— THE TASK —
This exercise calls for every line of the data below with the string "shows" in it.

Excerpts from a dataset:
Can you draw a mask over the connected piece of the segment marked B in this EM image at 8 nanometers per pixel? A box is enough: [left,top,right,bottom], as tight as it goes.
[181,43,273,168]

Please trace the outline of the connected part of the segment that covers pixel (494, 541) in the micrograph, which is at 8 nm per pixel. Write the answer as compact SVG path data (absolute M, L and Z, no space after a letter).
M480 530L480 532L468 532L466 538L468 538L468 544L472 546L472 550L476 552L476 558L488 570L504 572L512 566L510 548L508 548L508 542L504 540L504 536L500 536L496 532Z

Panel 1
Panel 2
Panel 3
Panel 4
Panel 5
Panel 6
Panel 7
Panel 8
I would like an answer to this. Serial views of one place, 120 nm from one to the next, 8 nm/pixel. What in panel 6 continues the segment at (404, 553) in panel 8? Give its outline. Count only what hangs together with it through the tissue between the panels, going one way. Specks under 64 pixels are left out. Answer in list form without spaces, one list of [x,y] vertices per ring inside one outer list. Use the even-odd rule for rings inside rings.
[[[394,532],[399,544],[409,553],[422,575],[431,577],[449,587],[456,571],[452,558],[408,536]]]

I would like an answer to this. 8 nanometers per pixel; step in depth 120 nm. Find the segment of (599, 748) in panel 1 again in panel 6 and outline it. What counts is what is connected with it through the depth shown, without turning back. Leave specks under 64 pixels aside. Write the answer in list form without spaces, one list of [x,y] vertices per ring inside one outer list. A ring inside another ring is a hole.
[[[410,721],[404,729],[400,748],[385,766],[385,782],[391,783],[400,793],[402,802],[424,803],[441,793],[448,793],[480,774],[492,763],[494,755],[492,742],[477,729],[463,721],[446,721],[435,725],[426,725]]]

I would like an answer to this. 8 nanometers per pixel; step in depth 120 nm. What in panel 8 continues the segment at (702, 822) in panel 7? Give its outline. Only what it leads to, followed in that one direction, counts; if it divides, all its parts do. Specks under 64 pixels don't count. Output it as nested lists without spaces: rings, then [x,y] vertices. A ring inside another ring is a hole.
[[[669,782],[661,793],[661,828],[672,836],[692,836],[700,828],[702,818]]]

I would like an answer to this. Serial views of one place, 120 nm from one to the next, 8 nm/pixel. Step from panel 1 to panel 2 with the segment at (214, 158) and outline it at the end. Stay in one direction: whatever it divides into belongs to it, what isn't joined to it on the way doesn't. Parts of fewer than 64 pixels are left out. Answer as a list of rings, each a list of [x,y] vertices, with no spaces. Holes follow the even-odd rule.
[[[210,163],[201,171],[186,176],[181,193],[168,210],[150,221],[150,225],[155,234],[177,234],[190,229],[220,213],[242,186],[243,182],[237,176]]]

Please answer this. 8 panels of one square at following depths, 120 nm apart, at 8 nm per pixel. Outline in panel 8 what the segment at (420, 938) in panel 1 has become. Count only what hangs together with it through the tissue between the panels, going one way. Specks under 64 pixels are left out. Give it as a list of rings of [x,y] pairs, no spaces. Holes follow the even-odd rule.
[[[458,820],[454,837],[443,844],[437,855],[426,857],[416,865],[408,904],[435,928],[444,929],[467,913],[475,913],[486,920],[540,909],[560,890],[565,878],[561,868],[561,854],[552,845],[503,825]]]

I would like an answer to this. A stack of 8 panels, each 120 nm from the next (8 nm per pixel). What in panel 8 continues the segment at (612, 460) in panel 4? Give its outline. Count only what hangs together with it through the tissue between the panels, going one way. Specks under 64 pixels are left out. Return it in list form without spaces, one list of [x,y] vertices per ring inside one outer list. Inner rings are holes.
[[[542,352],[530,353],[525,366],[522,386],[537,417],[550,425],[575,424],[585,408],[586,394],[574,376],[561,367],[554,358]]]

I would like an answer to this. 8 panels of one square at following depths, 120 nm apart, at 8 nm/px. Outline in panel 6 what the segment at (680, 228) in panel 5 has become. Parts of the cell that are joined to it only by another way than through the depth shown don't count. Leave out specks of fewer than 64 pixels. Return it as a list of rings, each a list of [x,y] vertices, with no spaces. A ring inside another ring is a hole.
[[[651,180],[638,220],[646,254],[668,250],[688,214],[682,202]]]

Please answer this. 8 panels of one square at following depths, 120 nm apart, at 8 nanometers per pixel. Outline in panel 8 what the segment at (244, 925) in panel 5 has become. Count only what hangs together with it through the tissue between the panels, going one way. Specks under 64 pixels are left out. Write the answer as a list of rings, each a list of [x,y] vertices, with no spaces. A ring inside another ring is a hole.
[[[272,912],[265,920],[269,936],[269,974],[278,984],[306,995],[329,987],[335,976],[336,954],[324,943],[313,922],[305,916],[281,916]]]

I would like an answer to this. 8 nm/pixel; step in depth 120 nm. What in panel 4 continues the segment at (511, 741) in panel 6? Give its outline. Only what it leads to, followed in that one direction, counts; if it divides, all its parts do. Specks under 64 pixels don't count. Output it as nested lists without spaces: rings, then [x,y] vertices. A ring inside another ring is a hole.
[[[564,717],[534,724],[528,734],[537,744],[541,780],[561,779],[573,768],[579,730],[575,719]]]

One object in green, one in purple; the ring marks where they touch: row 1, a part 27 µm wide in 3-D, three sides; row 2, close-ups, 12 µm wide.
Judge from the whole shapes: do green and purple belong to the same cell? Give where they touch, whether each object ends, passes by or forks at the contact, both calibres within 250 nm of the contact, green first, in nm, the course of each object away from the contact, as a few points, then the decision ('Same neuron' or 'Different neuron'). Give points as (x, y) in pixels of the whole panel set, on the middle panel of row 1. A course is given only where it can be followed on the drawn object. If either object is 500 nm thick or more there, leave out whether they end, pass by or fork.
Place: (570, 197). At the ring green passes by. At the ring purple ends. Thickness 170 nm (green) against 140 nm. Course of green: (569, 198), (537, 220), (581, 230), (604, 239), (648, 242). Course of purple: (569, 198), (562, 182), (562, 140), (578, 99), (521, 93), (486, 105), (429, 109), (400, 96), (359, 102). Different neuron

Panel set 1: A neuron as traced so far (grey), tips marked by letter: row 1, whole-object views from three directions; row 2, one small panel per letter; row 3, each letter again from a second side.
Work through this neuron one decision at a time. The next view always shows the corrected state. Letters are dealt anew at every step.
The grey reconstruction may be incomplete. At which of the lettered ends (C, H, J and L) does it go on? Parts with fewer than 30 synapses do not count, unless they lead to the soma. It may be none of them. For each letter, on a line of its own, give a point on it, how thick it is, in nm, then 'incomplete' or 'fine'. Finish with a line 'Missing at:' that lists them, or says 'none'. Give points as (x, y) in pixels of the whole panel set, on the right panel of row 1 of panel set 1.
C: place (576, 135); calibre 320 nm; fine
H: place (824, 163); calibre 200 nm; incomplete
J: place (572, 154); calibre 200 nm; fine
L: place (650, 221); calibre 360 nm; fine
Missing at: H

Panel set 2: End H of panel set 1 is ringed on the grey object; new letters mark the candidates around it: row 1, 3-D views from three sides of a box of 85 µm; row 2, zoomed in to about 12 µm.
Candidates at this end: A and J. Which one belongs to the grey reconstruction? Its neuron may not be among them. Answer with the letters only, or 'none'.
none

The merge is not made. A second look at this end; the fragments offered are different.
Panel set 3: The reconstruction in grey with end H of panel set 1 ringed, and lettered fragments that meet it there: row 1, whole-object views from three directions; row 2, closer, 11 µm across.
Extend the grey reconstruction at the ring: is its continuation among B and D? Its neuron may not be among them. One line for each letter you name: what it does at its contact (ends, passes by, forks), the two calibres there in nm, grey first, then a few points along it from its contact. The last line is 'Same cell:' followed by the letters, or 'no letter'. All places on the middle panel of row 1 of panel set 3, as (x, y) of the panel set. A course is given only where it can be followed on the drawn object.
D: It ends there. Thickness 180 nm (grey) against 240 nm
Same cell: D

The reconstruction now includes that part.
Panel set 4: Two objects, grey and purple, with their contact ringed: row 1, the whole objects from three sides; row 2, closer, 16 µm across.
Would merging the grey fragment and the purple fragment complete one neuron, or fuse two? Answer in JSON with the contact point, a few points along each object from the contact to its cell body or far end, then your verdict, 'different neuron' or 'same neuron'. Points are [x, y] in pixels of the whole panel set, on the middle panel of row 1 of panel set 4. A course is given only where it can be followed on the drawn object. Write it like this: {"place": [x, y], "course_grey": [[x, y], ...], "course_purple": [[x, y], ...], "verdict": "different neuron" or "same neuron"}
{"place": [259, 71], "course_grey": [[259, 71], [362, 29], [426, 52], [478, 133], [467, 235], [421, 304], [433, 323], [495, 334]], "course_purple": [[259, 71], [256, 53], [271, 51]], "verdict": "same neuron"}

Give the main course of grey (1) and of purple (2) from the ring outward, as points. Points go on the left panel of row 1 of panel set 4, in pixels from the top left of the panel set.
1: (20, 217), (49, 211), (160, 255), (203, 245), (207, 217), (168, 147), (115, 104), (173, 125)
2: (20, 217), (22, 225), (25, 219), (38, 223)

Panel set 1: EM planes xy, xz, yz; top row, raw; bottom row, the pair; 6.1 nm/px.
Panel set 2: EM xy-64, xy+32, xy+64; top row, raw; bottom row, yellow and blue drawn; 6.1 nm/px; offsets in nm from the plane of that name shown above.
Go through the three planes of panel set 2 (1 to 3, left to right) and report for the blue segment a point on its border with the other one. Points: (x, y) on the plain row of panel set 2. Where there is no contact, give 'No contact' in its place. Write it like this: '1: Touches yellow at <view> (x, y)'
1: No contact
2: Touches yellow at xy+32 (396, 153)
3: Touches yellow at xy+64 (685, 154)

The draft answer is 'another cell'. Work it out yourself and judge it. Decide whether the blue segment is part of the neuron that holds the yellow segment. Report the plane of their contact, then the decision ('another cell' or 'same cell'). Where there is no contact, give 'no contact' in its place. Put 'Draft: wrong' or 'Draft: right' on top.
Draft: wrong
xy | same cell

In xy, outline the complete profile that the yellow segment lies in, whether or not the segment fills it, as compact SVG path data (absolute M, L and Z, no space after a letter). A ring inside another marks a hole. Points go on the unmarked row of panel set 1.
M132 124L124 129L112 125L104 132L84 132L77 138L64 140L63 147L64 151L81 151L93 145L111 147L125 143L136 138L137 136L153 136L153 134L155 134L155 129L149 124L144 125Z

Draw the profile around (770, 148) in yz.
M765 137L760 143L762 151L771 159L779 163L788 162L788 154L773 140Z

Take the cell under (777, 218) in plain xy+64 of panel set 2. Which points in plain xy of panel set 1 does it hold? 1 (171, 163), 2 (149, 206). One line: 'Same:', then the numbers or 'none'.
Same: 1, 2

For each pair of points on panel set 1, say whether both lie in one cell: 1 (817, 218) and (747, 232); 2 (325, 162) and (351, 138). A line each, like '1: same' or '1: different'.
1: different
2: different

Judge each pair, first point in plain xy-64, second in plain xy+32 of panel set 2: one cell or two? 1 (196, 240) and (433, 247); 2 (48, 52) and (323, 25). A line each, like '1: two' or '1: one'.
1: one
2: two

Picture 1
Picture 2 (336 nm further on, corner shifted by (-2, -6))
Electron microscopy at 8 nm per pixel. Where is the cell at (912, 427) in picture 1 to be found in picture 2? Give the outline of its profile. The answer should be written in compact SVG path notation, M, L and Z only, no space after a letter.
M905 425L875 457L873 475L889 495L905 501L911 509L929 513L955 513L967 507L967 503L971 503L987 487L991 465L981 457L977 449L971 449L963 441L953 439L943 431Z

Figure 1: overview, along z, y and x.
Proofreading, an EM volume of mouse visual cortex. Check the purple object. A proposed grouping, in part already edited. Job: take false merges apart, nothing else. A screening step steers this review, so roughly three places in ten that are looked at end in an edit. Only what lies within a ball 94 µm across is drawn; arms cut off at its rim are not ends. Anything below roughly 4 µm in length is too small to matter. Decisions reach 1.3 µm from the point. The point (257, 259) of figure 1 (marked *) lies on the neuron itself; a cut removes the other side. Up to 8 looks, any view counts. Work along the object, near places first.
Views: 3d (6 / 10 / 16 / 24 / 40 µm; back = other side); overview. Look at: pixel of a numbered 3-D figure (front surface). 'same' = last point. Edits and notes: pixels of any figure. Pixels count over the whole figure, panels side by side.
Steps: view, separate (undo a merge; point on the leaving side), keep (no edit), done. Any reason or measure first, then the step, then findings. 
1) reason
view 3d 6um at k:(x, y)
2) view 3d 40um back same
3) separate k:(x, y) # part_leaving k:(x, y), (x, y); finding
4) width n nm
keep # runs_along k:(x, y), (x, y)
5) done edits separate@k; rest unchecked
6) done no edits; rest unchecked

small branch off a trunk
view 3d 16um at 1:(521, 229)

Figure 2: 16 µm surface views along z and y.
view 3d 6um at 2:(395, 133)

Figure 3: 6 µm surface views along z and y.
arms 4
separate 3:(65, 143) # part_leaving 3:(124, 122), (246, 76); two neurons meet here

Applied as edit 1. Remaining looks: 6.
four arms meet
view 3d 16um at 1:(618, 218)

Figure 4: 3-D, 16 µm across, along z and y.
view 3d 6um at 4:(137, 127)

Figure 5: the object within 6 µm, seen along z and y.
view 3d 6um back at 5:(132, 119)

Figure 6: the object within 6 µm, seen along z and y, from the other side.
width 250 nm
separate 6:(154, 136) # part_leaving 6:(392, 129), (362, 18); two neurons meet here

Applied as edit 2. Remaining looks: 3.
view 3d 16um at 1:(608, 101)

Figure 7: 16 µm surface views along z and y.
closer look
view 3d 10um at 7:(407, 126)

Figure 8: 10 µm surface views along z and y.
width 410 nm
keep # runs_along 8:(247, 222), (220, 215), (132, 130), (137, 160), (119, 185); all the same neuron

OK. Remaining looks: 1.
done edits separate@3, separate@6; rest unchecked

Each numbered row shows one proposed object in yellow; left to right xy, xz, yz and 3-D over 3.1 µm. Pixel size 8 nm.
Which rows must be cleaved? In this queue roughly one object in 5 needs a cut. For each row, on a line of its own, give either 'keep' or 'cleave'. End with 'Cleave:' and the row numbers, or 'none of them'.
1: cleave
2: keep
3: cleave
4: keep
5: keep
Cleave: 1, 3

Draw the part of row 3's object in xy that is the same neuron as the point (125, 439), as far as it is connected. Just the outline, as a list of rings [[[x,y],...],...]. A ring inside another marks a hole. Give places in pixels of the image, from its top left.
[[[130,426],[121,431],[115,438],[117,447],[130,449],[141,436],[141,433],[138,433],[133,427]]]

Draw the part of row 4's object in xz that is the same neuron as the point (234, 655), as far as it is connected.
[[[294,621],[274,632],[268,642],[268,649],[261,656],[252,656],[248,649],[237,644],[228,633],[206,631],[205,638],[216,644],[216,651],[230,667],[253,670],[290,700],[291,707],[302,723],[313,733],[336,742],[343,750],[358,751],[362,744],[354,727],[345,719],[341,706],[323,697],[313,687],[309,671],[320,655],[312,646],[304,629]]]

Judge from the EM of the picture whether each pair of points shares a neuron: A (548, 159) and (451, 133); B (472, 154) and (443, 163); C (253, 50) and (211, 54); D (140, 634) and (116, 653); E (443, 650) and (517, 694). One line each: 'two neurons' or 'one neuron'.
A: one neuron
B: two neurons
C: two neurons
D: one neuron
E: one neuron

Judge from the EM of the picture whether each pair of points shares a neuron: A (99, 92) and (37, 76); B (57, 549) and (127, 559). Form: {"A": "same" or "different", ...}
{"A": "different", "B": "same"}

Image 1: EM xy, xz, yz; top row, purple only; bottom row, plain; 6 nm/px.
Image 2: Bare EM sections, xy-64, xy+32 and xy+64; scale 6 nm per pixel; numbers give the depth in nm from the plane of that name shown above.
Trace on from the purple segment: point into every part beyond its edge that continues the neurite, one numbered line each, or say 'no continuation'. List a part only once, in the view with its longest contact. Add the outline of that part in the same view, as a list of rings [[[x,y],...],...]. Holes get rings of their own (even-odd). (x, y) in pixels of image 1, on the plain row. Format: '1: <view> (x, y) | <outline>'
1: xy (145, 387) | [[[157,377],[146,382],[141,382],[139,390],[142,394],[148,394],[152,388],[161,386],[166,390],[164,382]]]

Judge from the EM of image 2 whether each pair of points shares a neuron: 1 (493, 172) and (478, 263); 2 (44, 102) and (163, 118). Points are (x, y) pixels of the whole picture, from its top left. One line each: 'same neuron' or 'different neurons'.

— SOLUTION BELOW —
Work through this neuron one decision at a time. The next view always shows the corrected state. Letters are dealt anew at every step.
Each numbered row shows one proposed object in yellow; left to right xy, xz, yz and 3-D over 3.1 µm. Pixel size 8 nm.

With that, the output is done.